* **WORK INSTRUCTION 1**
Set down the passage of the Family Games review from "Sloane and her" up to and including "a puzzling future.", word for word.
* **WORK INSTRUCTION 2**
In the Family Games review, which actor plays Sloane's father Roan?

11th June 2018 (VOD)
Sloane and her boyfriend Barrett return to her childhood home determined to ruin her father Roan's re-marriage. Family secrets surface and give rise to a puzzling future.
Suzuya Bobo
Megan Boone, Larry Bryggman, Alison Fraser
70 mins
Meeting the parents of a new partner for the first time is a guaranteed nerve shredder – sure, you’ve wooed your love over the course of a few months with the usual fare of flowers, cards and emphatic albeit slightly desperate proclamations of your feelings but now you’ve got to do it all over again (in a much different way, of course) with the people most important to your other half.
In Family Games, it’s not acceptance that scheming Sloane (Megan Boone, The Blacklist) is looking for by bringing her new boyfriend Barrett back to her childhood home – she’s going there to avenge her deceased mother after her father Roan (Larry Bryggman, Die Hard with a Vengeance) announces his imminent marriage to a new woman, Kathryn (Alison Fraser, Happy!).
What Sloane wasn’t counting on, however, was her father’s readiness for her plans of sabotage. What follows is an intense relay of one-upmanship and an unhealthy dose of passive aggressiveness. The verbal jabs continue to escalate until a shocking revelation of a gut punch knocks the family on the ropes.
With its dialogue-driven drama and largely static sets, Family Games unfolds more akin to a theatre production than a feature film. First time director Suzuya Bobo instantly sets the uneasy tone in the opening frames, planting seeds of uncertainty and deception before the meeting between Sloan and her parents even takes place. The tension only rises from there as seemingly innocent conversations and activities, including a ‘bonding’ hunting trip between Barratt and Roan, always emerge as more than meets the eye.

* **RAW DATA**
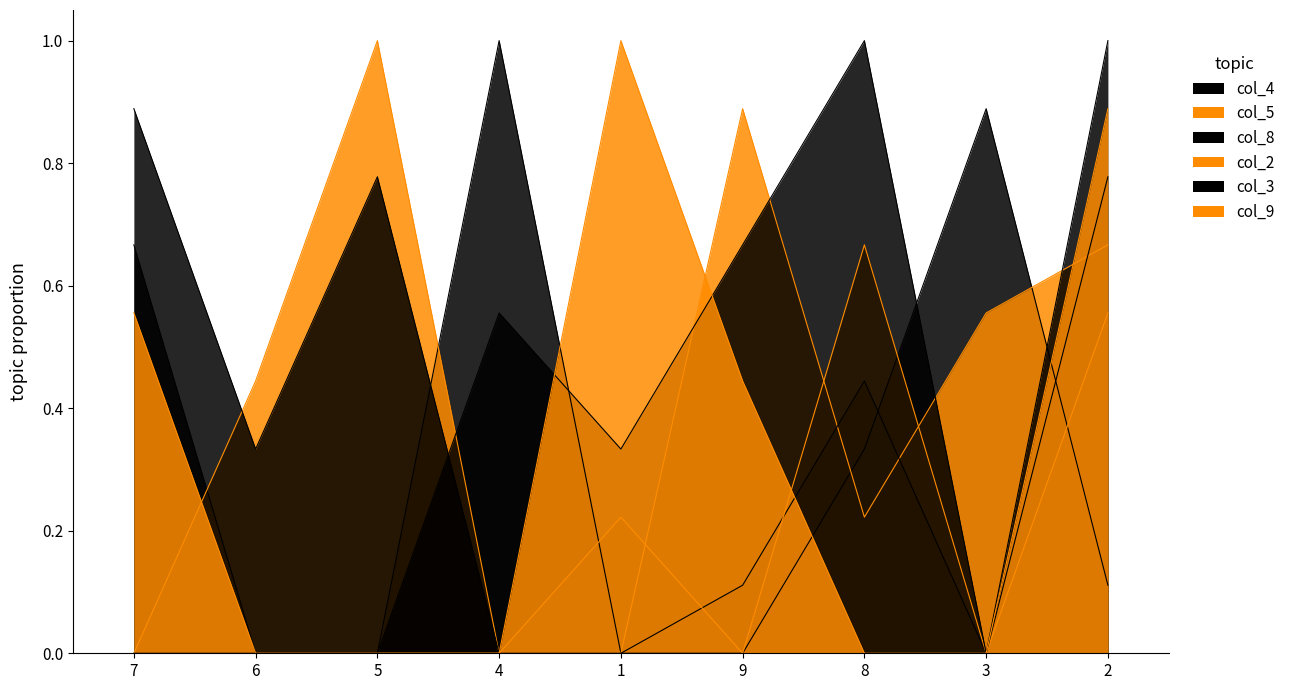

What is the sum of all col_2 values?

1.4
...
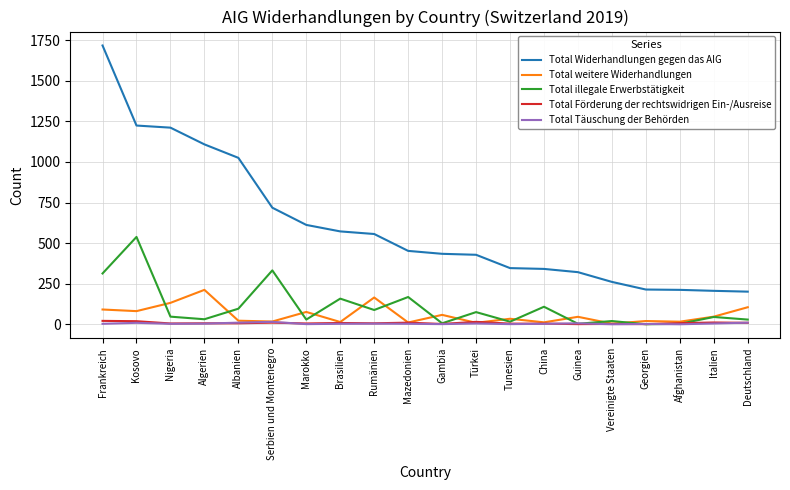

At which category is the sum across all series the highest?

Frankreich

* **EXERCISE SOLUTION 1**
Sloane and her boyfriend Barrett return to her childhood home determined to ruin her father Roan's re-marriage. Family secrets surface and give rise to a puzzling future.

* **EXERCISE SOLUTION 2**
Larry Bryggman